> Extracted material:
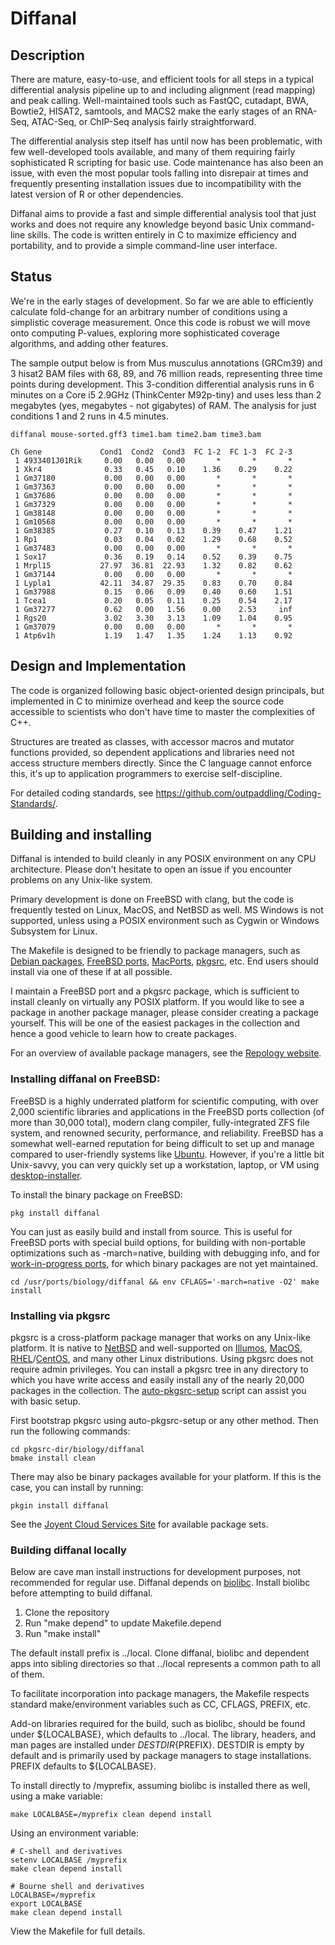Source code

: # Diffanal

## Description

There are mature, easy-to-use, and efficient tools for all steps in a typical
differential analysis pipeline up to and including alignment (read mapping)
and peak calling.  Well-maintained tools such as FastQC, cutadapt, BWA,
Bowtie2, HISAT2, samtools, and MACS2 make the early stages of an RNA-Seq,
ATAC-Seq, or ChIP-Seq analysis fairly straightforward.

The differential analysis step itself has until now has been problematic,
with few well-developed tools available, and many of them
requiring fairly sophisticated R scripting for basic use.  Code maintenance
has also been an issue, with even the most popular tools falling into
disrepair at times and frequently presenting installation issues due to
incompatibility with the latest version of R or other dependencies.

Diffanal aims to provide a fast and simple differential analysis tool that
just works and does not require any knowledge beyond basic Unix command-line
skills.  The code is written entirely in C to maximize efficiency and
portability, and to provide a simple command-line user interface.

## Status

We're in the early stages of development.  So far we are able to efficiently
calculate fold-change for an arbitrary number of conditions using a
simplistic coverage measurement.  Once this code
is robust we will move onto computing P-values, exploring more sophisticated
coverage algorithms, and adding other features.

The sample output below is from Mus musculus annotations (GRCm39) and 3
hisat2 BAM files with 68, 89, and 76 million reads, representing three time
points during development.  This 3-condition differential analysis runs in
6 minutes on a Core i5 2.9GHz (ThinkCenter M92p-tiny) and uses less than
2 megabytes (yes, megabytes - not gigabytes) of RAM. The analysis for just
conditions 1 and 2 runs in 4.5 minutes.

```
diffanal mouse-sorted.gff3 time1.bam time2.bam time3.bam

Ch Gene             Cond1  Cond2  Cond3  FC 1-2  FC 1-3  FC 2-3
 1 4933401J01Rik     0.00   0.00   0.00       *       *       *
 1 Xkr4              0.33   0.45   0.10    1.36    0.29    0.22
 1 Gm37180           0.00   0.00   0.00       *       *       *
 1 Gm37363           0.00   0.00   0.00       *       *       *
 1 Gm37686           0.00   0.00   0.00       *       *       *
 1 Gm37329           0.00   0.00   0.00       *       *       *
 1 Gm38148           0.00   0.00   0.00       *       *       *
 1 Gm10568           0.00   0.00   0.00       *       *       *
 1 Gm38385           0.27   0.10   0.13    0.39    0.47    1.21
 1 Rp1               0.03   0.04   0.02    1.29    0.68    0.52
 1 Gm37483           0.00   0.00   0.00       *       *       *
 1 Sox17             0.36   0.19   0.14    0.52    0.39    0.75
 1 Mrpl15           27.97  36.81  22.93    1.32    0.82    0.62
 1 Gm37144           0.00   0.00   0.00       *       *       *
 1 Lypla1           42.11  34.87  29.35    0.83    0.70    0.84
 1 Gm37988           0.15   0.06   0.09    0.40    0.60    1.51
 1 Tcea1             0.20   0.05   0.11    0.25    0.54    2.17
 1 Gm37277           0.62   0.00   1.56    0.00    2.53     inf
 1 Rgs20             3.02   3.30   3.13    1.09    1.04    0.95
 1 Gm37079           0.00   0.00   0.00       *       *       *
 1 Atp6v1h           1.19   1.47   1.35    1.24    1.13    0.92
```

## Design and Implementation

The code is organized following basic object-oriented design principals, but
implemented in C to minimize overhead and keep the source code accessible to
scientists who don't have time to master the complexities of C++.

Structures are treated as classes, with accessor macros and mutator functions
provided, so dependent applications and libraries need not access
structure members directly.  Since the C language cannot enforce this, it's
up to application programmers to exercise self-discipline.

For detailed coding standards, see
https://github.com/outpaddling/Coding-Standards/.

## Building and installing

Diffanal is intended to build cleanly in any POSIX environment on any CPU
architecture.  Please don't hesitate to open an issue if you encounter
problems on any Unix-like system.

Primary development is done on FreeBSD with clang, but the code is frequently
tested on Linux, MacOS, and NetBSD as well.  MS Windows is not supported,
unless using a POSIX environment such as Cygwin or Windows Subsystem for Linux.

The Makefile is designed to be friendly to package managers, such as
[Debian packages](https://www.debian.org/distrib/packages),
[FreeBSD ports](https://www.freebsd.org/ports/),
[MacPorts](https://www.macports.org/), [pkgsrc](https://pkgsrc.org/), etc.
End users should install via one of these if at all possible.

I maintain a FreeBSD port and a pkgsrc package, which is sufficient to install
cleanly on virtually any POSIX platform.  If you would like to see a
package in another package manager, please consider creating a package
yourself.  This will be one of the easiest packages in the collection and
hence a good vehicle to learn how to create packages.

For an overview of available package managers, see the
[Repology website](https://repology.org/).

### Installing diffanal on FreeBSD:

FreeBSD is a highly underrated platform for scientific computing, with over
2,000 scientific libraries and applications in the FreeBSD ports collection
(of more than 30,000 total), modern clang compiler, fully-integrated ZFS
file system, and renowned security, performance, and reliability.
FreeBSD has a somewhat well-earned reputation for being difficult to set up
and manage compared to user-friendly systems like [Ubuntu](https://ubuntu.com/).
However, if you're a little bit Unix-savvy, you can very quickly set up a
workstation, laptop, or VM using
[desktop-installer](http://www.acadix.biz/desktop-installer.php).

To install the binary package on FreeBSD:

```
pkg install diffanal
```

You can just as easily build and install from source.  This is useful for
FreeBSD ports with special build options, for building with non-portable
optimizations such as -march=native, building with debugging info, and for 
[work-in-progress ports](https://github.com/outpaddling/freebsd-ports-wip),
for which binary packages are not yet maintained.

```
cd /usr/ports/biology/diffanal && env CFLAGS='-march=native -O2' make install
``` 

### Installing via pkgsrc

pkgsrc is a cross-platform package manager that works on any Unix-like
platform. It is native to [NetBSD](https://www.netbsd.org/) and well-supported
on [Illumos](https://illumos.org/), [MacOS](https://www.apple.com/macos/),
[RHEL](https://www.redhat.com)/[CentOS](https://www.centos.org/), and
many other Linux distributions.
Using pkgsrc does not require admin privileges.  You can install a pkgsrc
tree in any directory to which you have write access and easily install any
of the nearly 20,000 packages in the collection.  The
[auto-pkgsrc-setup](http://netbsd.org/~bacon/) script can assist you with
basic setup.

First bootstrap pkgsrc using auto-pkgsrc-setup or any
other method.  Then run the following commands:

```
cd pkgsrc-dir/biology/diffanal
bmake install clean
```

There may also be binary packages available for your platform.  If this is
the case, you can install by running:

```
pkgin install diffanal
```

See the [Joyent Cloud Services Site](https://pkgsrc.joyent.com/) for
available package sets.

### Building diffanal locally

Below are cave man install instructions for development purposes, not
recommended for regular use.
Diffanal depends on [biolibc](https://github.com/auerlab/biolibc).
Install biolibc before attempting to build diffanal.

1. Clone the repository
2. Run "make depend" to update Makefile.depend
3. Run "make install"

The default install prefix is ../local.  Clone diffanal, biolibc and dependent
apps into sibling directories so that ../local represents a common path to all
of them.

To facilitate incorporation into package managers, the Makefile respects
standard make/environment variables such as CC, CFLAGS, PREFIX, etc.  

Add-on libraries required for the build, such as biolibc, should be found
under ${LOCALBASE}, which defaults to ../local.
The library, headers, and man pages are installed under
${DESTDIR}${PREFIX}.  DESTDIR is empty by default and is primarily used by
package managers to stage installations.  PREFIX defaults to ${LOCALBASE}.

To install directly to /myprefix, assuming biolibc is installed there as well,
using a make variable:

```
make LOCALBASE=/myprefix clean depend install
```

Using an environment variable:

```
# C-shell and derivatives
setenv LOCALBASE /myprefix
make clean depend install

# Bourne shell and derivatives
LOCALBASE=/myprefix
export LOCALBASE
make clean depend install
```

View the Makefile for full details.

> Work request: Everything from the line that contains "Add-on libraries required" to the last line of the entries above should be repeated word for word, both lines included, with no other output.

> Response to this task:
Add-on libraries required for the build, such as biolibc, should be found
under ${LOCALBASE}, which defaults to ../local.
The library, headers, and man pages are installed under
${DESTDIR}${PREFIX}.  DESTDIR is empty by default and is primarily used by
package managers to stage installations.  PREFIX defaults to ${LOCALBASE}.

To install directly to /myprefix, assuming biolibc is installed there as well,
using a make variable:

```
make LOCALBASE=/myprefix clean depend install
```

Using an environment variable:

```
# C-shell and derivatives
setenv LOCALBASE /myprefix
make clean depend install

# Bourne shell and derivatives
LOCALBASE=/myprefix
export LOCALBASE
make clean depend install
```

View the Makefile for full details.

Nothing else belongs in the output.